La décision a donc été prise uniquement en fonction de la situation de 2016? Pourquoi si tard? Après tout, les accords d’Oslo ont débuté en 1993 et suscitaient déjà de nombreuses critiques; la Seconde Intifada, en réaction à ces accords, a commencé en 2000. Par ailleurs, les communistes palestiniens militent pour une solution à deux États depuis plus de 60 ans, tandis que d’autres forces, comme le FPLP, l’ont toujours rejetée.
Le premier plénum du Comité central du Parti communiste, convoqué après la publication du plan de partage de l’ONU en 1947, vota contre. Un coup d’État interne mineur eut alors lieu, et la direction finit par l’accepter. Sans cet accord, elle aurait dû se préparer à la guerre. Elle ne le fit pas. Au lieu de cela, elle accepta le plan et perdit la guerre qui s’ensuivit.
L’Union soviétique a accepté le plan de partage. Plusieurs théories expliquent pourquoi le PCUS, malgré sa position antisioniste, a plaidé pour la création d’un État sioniste…

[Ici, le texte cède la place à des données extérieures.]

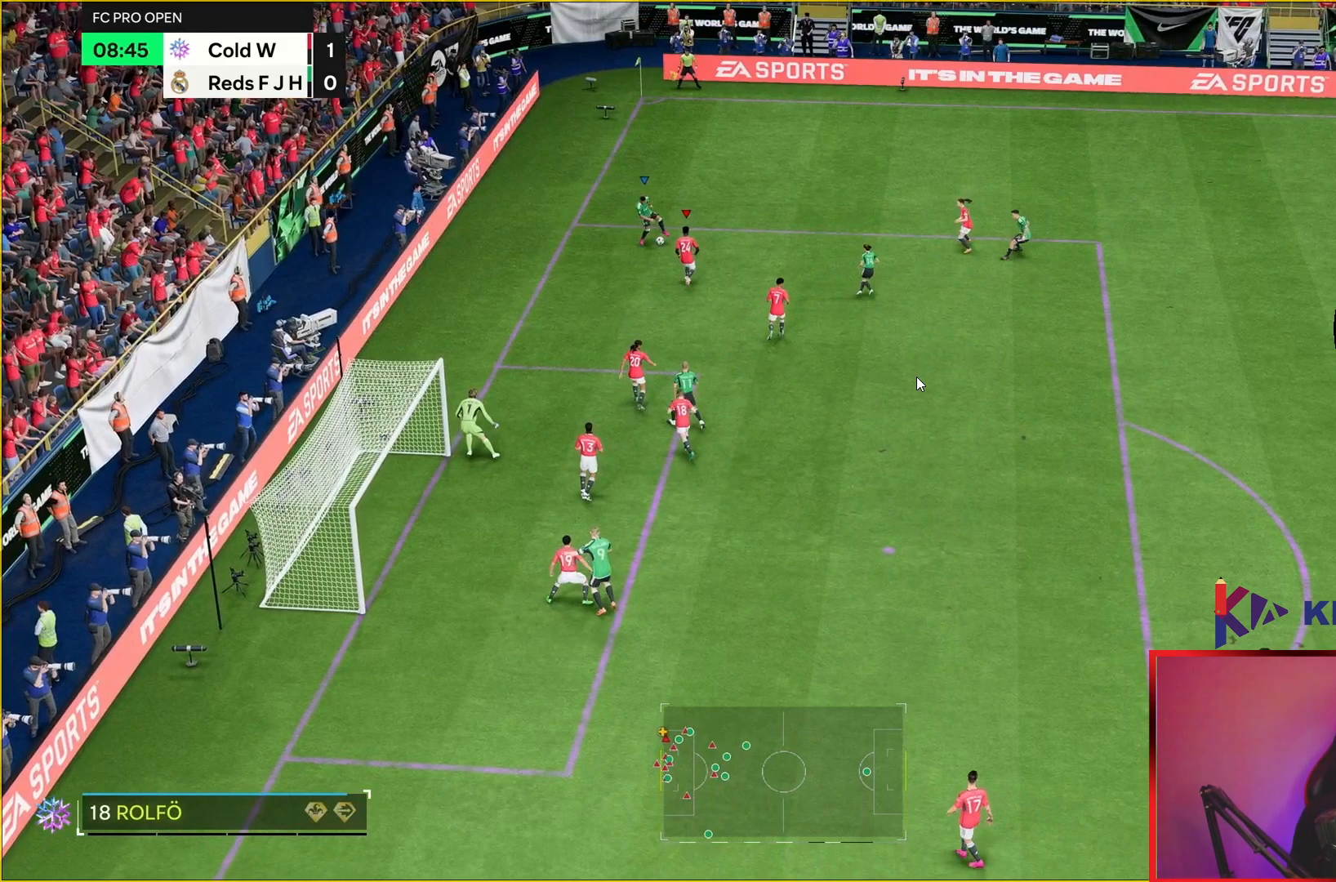
{"buttons": [], "left_stick": "up", "right_stick": "center", "events": []}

L’Union soviétique voyait en Israël un État démocratique susceptible de devenir le centre d’un projet démocratique régional. Malheureusement, elle n’a pas su percevoir Israël pour ce qu’il était réellement : un État capitaliste et colonial. Staline a commis une erreur. En tant que communistes, nous ne devrions pas avoir honte des erreurs de notre mouvement, erreurs que nous devons aujourd’hui critiquer. Nous sommes "staliniens" lorsqu’il s’agit d’organiser et de construire le socialisme. Mais cela ne signifie pas que nous devions approuver chacune des positions ou décisions prises par Staline sur tous les sujets. Cela vaut également pour la Palestine.
Cette démarche d’autocritique concernant une position aussi longtemps défendue est remarquable et, malheureusement, loin d’être acquise. Comment s’est déroulée la discussion sur la révision de la position en faveur d’une solution à deux États?
Nous avons régulièrement débattu de cette question pendant huit ans. Nous avons progressivement élaboré collectivement une position fondée sur la réflexion et l’étude. Au terme de ce débat, nous avons remanié notre programme et formulé publiquement notre autocritique.
Une grande partie du mouvement communiste, voire la plupart des partis dans le monde, continue d’adhérer à la solution à deux États. Essayez-vous de faire évoluer cette position? Vous entretenez des liens étroits avec le KKE grec, par exemple. Or, ce parti reste inflexiblement attaché à sa position sur la solution à deux États.
Nous présentons nos positions à nos partis frères et à nos camarades du monde entier, et nous en discutons avec eux. De cette manière, nous faisons progressivement évoluer les positions sur la Palestine au sein du mouvement communiste international. Ces positions ont d’ailleurs déjà commencé à évoluer, lentement mais sûrement : quiconque suit les récentes résolutions des partis communistes et ouvriers en constatera les signes. Le KKE modifiera également sa position. Mais pour l’instant, il s’agit d’une affaire interne. Et nous n’intervenons pas dans ces débats internes.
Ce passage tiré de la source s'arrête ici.